Provided entries
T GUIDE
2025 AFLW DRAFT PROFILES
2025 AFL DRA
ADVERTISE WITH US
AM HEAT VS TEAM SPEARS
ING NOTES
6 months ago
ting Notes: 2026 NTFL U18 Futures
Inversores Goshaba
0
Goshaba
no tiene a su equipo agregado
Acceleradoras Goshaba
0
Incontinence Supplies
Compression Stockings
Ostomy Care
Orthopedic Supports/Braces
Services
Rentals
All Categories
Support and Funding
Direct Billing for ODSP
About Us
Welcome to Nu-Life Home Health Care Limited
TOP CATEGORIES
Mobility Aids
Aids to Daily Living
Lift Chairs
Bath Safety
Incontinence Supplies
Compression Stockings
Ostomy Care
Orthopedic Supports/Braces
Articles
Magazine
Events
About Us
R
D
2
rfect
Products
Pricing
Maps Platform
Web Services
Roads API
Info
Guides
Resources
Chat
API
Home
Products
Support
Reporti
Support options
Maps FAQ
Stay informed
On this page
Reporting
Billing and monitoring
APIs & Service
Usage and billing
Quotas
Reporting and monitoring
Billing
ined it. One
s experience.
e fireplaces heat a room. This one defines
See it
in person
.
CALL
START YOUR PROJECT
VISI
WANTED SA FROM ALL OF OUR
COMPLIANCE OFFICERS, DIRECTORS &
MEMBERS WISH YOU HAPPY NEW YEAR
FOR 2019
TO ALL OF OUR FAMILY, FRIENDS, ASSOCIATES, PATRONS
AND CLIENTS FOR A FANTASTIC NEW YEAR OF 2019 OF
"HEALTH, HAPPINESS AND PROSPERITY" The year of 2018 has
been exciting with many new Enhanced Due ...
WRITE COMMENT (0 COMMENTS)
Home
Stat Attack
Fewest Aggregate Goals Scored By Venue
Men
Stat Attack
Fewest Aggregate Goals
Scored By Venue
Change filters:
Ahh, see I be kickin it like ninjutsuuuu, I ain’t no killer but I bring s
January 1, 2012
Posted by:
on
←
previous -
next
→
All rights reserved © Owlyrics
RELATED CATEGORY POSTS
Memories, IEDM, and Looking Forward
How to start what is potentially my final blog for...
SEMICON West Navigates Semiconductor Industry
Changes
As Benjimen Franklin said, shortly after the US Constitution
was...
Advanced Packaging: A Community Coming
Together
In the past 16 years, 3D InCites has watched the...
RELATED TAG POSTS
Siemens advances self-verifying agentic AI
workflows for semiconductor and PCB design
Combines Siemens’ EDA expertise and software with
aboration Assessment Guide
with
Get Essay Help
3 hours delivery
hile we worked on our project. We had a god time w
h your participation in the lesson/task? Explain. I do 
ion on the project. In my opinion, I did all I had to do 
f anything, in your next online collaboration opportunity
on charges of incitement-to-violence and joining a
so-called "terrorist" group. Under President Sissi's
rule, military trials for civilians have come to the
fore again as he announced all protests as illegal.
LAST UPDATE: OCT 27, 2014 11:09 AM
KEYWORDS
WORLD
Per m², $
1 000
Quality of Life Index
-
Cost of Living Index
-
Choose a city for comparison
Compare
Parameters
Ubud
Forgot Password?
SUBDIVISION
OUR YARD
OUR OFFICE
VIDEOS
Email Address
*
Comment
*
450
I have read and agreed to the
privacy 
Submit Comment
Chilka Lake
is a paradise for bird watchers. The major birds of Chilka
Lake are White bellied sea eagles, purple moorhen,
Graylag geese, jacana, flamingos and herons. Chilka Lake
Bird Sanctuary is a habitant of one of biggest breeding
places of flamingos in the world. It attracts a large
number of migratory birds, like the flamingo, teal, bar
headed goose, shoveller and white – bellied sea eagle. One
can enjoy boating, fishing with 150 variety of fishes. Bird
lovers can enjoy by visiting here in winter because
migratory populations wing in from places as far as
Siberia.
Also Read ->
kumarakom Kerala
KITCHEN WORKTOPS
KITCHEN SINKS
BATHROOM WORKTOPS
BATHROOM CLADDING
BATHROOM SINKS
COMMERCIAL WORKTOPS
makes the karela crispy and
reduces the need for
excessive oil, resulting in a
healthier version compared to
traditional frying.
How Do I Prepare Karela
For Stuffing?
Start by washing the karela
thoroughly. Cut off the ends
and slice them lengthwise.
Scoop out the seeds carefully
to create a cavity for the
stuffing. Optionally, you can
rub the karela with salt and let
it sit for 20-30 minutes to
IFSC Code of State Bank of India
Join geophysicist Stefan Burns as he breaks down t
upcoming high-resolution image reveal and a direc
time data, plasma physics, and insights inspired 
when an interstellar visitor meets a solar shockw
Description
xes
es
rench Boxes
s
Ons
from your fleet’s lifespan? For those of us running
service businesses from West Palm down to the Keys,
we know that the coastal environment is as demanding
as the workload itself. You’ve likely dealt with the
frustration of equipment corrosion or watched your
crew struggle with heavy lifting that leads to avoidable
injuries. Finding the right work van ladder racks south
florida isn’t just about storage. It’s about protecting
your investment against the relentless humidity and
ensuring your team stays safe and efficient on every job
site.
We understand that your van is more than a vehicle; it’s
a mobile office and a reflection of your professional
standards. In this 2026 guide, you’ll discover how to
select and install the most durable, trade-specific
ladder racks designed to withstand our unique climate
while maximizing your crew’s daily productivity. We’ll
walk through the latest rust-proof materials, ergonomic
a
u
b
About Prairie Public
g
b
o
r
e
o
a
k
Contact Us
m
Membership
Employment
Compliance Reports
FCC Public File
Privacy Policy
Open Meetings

Problem details
Looking at the entries above, count each line that includes the string "Siemens" and give only the total.

Result of the task
2